# ACTIVITY:
Return the data given below exactly as it appears.

# EXERCISE INPUTS:
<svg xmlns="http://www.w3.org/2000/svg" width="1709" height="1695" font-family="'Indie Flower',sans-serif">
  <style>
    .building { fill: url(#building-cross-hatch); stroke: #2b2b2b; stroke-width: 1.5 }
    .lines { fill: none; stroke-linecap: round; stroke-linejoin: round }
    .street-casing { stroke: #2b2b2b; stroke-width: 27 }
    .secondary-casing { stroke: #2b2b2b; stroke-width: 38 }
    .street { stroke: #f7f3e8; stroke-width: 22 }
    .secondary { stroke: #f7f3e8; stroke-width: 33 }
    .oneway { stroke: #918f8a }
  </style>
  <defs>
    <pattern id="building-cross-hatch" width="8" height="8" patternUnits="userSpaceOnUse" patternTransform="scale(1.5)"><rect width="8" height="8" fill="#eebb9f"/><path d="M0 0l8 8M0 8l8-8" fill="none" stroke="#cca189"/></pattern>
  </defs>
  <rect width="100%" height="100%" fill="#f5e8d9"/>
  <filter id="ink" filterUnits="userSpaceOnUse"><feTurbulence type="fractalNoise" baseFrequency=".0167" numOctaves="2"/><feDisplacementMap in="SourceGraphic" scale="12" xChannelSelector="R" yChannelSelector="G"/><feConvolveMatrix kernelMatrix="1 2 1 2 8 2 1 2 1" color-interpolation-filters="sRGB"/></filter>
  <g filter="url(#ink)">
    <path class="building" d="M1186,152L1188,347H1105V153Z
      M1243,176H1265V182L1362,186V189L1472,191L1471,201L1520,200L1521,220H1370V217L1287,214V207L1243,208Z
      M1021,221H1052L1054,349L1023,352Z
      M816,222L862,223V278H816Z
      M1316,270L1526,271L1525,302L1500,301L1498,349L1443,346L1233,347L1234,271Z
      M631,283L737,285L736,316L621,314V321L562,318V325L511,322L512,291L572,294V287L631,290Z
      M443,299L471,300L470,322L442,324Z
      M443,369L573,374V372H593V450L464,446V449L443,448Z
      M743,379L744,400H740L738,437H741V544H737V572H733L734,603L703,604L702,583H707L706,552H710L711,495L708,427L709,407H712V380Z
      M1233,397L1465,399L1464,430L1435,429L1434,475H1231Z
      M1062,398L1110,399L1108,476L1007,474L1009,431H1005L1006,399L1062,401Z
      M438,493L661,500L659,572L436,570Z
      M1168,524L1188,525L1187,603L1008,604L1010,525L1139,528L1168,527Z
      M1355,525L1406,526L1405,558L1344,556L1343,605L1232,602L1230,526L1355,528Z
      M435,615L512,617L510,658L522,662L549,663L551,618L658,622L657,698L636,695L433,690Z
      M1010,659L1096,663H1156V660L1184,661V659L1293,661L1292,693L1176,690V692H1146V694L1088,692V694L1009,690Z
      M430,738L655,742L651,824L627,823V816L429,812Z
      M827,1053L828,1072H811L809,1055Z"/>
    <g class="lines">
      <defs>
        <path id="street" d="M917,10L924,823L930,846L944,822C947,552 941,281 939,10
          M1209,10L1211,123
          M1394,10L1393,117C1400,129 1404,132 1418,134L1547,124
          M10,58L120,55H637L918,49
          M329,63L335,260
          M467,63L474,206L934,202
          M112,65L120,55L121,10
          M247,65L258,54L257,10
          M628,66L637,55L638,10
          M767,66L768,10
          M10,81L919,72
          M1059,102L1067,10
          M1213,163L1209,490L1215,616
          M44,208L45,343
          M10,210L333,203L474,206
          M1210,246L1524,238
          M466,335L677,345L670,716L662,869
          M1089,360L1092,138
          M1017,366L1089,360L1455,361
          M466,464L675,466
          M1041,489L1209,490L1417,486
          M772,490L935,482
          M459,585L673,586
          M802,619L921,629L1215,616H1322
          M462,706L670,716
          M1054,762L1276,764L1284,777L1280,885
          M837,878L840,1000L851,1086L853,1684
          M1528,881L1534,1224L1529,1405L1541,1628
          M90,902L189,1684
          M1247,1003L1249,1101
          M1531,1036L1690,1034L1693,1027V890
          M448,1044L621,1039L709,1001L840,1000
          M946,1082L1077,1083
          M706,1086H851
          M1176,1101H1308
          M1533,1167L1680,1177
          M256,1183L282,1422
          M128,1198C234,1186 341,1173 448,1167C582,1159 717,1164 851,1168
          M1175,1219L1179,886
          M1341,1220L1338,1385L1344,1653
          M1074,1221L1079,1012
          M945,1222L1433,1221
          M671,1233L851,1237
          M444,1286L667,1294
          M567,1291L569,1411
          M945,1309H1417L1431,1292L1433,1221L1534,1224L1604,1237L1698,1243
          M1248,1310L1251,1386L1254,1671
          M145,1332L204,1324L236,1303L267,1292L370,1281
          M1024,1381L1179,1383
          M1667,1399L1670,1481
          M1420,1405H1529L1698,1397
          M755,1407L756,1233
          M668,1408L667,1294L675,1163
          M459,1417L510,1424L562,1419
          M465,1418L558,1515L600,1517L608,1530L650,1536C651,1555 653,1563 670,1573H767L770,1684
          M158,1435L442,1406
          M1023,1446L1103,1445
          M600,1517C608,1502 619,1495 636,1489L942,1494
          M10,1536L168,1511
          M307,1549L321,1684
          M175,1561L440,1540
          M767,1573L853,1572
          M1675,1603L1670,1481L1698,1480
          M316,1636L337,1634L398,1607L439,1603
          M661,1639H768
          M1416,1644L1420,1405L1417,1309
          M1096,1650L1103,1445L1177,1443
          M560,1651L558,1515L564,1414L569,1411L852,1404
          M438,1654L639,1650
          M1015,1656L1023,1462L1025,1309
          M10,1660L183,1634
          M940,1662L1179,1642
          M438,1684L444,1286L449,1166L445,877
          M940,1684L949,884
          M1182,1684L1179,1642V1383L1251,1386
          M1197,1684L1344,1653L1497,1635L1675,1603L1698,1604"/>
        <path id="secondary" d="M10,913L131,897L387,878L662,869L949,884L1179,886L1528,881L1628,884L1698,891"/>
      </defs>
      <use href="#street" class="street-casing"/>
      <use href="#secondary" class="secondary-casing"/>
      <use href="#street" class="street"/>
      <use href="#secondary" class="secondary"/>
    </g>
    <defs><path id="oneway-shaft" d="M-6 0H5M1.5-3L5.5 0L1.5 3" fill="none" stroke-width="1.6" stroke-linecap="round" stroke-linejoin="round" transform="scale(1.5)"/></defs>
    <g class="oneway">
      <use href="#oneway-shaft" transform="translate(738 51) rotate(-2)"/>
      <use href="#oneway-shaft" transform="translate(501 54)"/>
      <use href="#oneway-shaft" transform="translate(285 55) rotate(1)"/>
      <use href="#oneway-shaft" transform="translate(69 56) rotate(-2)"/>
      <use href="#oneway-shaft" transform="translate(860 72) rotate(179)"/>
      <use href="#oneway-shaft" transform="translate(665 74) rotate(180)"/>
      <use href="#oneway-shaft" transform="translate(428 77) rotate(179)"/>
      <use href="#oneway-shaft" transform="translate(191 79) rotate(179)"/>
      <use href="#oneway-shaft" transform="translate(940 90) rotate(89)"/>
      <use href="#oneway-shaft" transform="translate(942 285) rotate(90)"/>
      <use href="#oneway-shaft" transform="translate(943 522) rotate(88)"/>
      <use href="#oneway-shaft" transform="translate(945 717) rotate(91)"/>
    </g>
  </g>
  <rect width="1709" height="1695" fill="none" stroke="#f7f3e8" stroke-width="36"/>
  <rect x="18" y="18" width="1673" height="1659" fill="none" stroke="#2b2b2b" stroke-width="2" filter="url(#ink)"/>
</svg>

# SOLVED EXERCISE:
<svg xmlns="http://www.w3.org/2000/svg" width="1709" height="1695" font-family="'Indie Flower',sans-serif">
  <style>
    .building { fill: url(#building-cross-hatch); stroke: #2b2b2b; stroke-width: 1.5 }
    .lines { fill: none; stroke-linecap: round; stroke-linejoin: round }
    .street-casing { stroke: #2b2b2b; stroke-width: 27 }
    .secondary-casing { stroke: #2b2b2b; stroke-width: 38 }
    .street { stroke: #f7f3e8; stroke-width: 22 }
    .secondary { stroke: #f7f3e8; stroke-width: 33 }
    .oneway { stroke: #918f8a }
  </style>
  <defs>
    <pattern id="building-cross-hatch" width="8" height="8" patternUnits="userSpaceOnUse" patternTransform="scale(1.5)"><rect width="8" height="8" fill="#eebb9f"/><path d="M0 0l8 8M0 8l8-8" fill="none" stroke="#cca189"/></pattern>
  </defs>
  <rect width="100%" height="100%" fill="#f5e8d9"/>
  <filter id="ink" filterUnits="userSpaceOnUse"><feTurbulence type="fractalNoise" baseFrequency=".0167" numOctaves="2"/><feDisplacementMap in="SourceGraphic" scale="12" xChannelSelector="R" yChannelSelector="G"/><feConvolveMatrix kernelMatrix="1 2 1 2 8 2 1 2 1" color-interpolation-filters="sRGB"/></filter>
  <g filter="url(#ink)">
    <path class="building" d="M1186,152L1188,347H1105V153Z
      M1243,176H1265V182L1362,186V189L1472,191L1471,201L1520,200L1521,220H1370V217L1287,214V207L1243,208Z
      M1021,221H1052L1054,349L1023,352Z
      M816,222L862,223V278H816Z
      M1316,270L1526,271L1525,302L1500,301L1498,349L1443,346L1233,347L1234,271Z
      M631,283L737,285L736,316L621,314V321L562,318V325L511,322L512,291L572,294V287L631,290Z
      M443,299L471,300L470,322L442,324Z
      M443,369L573,374V372H593V450L464,446V449L443,448Z
      M743,379L744,400H740L738,437H741V544H737V572H733L734,603L703,604L702,583H707L706,552H710L711,495L708,427L709,407H712V380Z
      M1233,397L1465,399L1464,430L1435,429L1434,475H1231Z
      M1062,398L1110,399L1108,476L1007,474L1009,431H1005L1006,399L1062,401Z
      M438,493L661,500L659,572L436,570Z
      M1168,524L1188,525L1187,603L1008,604L1010,525L1139,528L1168,527Z
      M1355,525L1406,526L1405,558L1344,556L1343,605L1232,602L1230,526L1355,528Z
      M435,615L512,617L510,658L522,662L549,663L551,618L658,622L657,698L636,695L433,690Z
      M1010,659L1096,663H1156V660L1184,661V659L1293,661L1292,693L1176,690V692H1146V694L1088,692V694L1009,690Z
      M430,738L655,742L651,824L627,823V816L429,812Z
      M827,1053L828,1072H811L809,1055Z"/>
    <g class="lines">
      <defs>
        <path id="street" d="M917,10L924,823L930,846L944,822C947,552 941,281 939,10
          M1209,10L1211,123
          M1394,10L1393,117C1400,129 1404,132 1418,134L1547,124
          M10,58L120,55H637L918,49
          M329,63L335,260
          M467,63L474,206L934,202
          M112,65L120,55L121,10
          M247,65L258,54L257,10
          M628,66L637,55L638,10
          M767,66L768,10
          M10,81L919,72
          M1059,102L1067,10
          M1213,163L1209,490L1215,616
          M44,208L45,343
          M10,210L333,203L474,206
          M1210,246L1524,238
          M466,335L677,345L670,716L662,869
          M1089,360L1092,138
          M1017,366L1089,360L1455,361
          M466,464L675,466
          M1041,489L1209,490L1417,486
          M772,490L935,482
          M459,585L673,586
          M802,619L921,629L1215,616H1322
          M462,706L670,716
          M1054,762L1276,764L1284,777L1280,885
          M837,878L840,1000L851,1086L853,1684
          M1528,881L1534,1224L1529,1405L1541,1628
          M90,902L189,1684
          M1247,1003L1249,1101
          M1531,1036L1690,1034L1693,1027V890
          M448,1044L621,1039L709,1001L840,1000
          M946,1082L1077,1083
          M706,1086H851
          M1176,1101H1308
          M1533,1167L1680,1177
          M256,1183L282,1422
          M128,1198C234,1186 341,1173 448,1167C582,1159 717,1164 851,1168
          M1175,1219L1179,886
          M1341,1220L1338,1385L1344,1653
          M1074,1221L1079,1012
          M945,1222L1433,1221
          M671,1233L851,1237
          M444,1286L667,1294
          M567,1291L569,1411
          M945,1309H1417L1431,1292L1433,1221L1534,1224L1604,1237L1698,1243
          M1248,1310L1251,1386L1254,1671
          M145,1332L204,1324L236,1303L267,1292L370,1281
          M1024,1381L1179,1383
          M1667,1399L1670,1481
          M1420,1405H1529L1698,1397
          M755,1407L756,1233
          M668,1408L667,1294L675,1163
          M459,1417L510,1424L562,1419
          M465,1418L558,1515L600,1517L608,1530L650,1536C651,1555 653,1563 670,1573H767L770,1684
          M158,1435L442,1406
          M1023,1446L1103,1445
          M600,1517C608,1502 619,1495 636,1489L942,1494
          M10,1536L168,1511
          M307,1549L321,1684
          M175,1561L440,1540
          M767,1573L853,1572
          M1675,1603L1670,1481L1698,1480
          M316,1636L337,1634L398,1607L439,1603
          M661,1639H768
          M1416,1644L1420,1405L1417,1309
          M1096,1650L1103,1445L1177,1443
          M560,1651L558,1515L564,1414L569,1411L852,1404
          M438,1654L639,1650
          M1015,1656L1023,1462L1025,1309
          M10,1660L183,1634
          M940,1662L1179,1642
          M438,1684L444,1286L449,1166L445,877
          M940,1684L949,884
          M1182,1684L1179,1642V1383L1251,1386
          M1197,1684L1344,1653L1497,1635L1675,1603L1698,1604"/>
        <path id="secondary" d="M10,913L131,897L387,878L662,869L949,884L1179,886L1528,881L1628,884L1698,891"/>
      </defs>
      <use href="#street" class="street-casing"/>
      <use href="#secondary" class="secondary-casing"/>
      <use href="#street" class="street"/>
      <use href="#secondary" class="secondary"/>
    </g>
    <defs><path id="oneway-shaft" d="M-6 0H5M1.5-3L5.5 0L1.5 3" fill="none" stroke-width="1.6" stroke-linecap="round" stroke-linejoin="round" transform="scale(1.5)"/></defs>
    <g class="oneway">
      <use href="#oneway-shaft" transform="translate(738 51) rotate(-2)"/>
      <use href="#oneway-shaft" transform="translate(501 54)"/>
      <use href="#oneway-shaft" transform="translate(285 55) rotate(1)"/>
      <use href="#oneway-shaft" transform="translate(69 56) rotate(-2)"/>
      <use href="#oneway-shaft" transform="translate(860 72) rotate(179)"/>
      <use href="#oneway-shaft" transform="translate(665 74) rotate(180)"/>
      <use href="#oneway-shaft" transform="translate(428 77) rotate(179)"/>
      <use href="#oneway-shaft" transform="translate(191 79) rotate(179)"/>
      <use href="#oneway-shaft" transform="translate(940 90) rotate(89)"/>
      <use href="#oneway-shaft" transform="translate(942 285) rotate(90)"/>
      <use href="#oneway-shaft" transform="translate(943 522) rotate(88)"/>
      <use href="#oneway-shaft" transform="translate(945 717) rotate(91)"/>
    </g>
  </g>
  <rect width="1709" height="1695" fill="none" stroke="#f7f3e8" stroke-width="36"/>
  <rect x="18" y="18" width="1673" height="1659" fill="none" stroke="#2b2b2b" stroke-width="2" filter="url(#ink)"/>
</svg>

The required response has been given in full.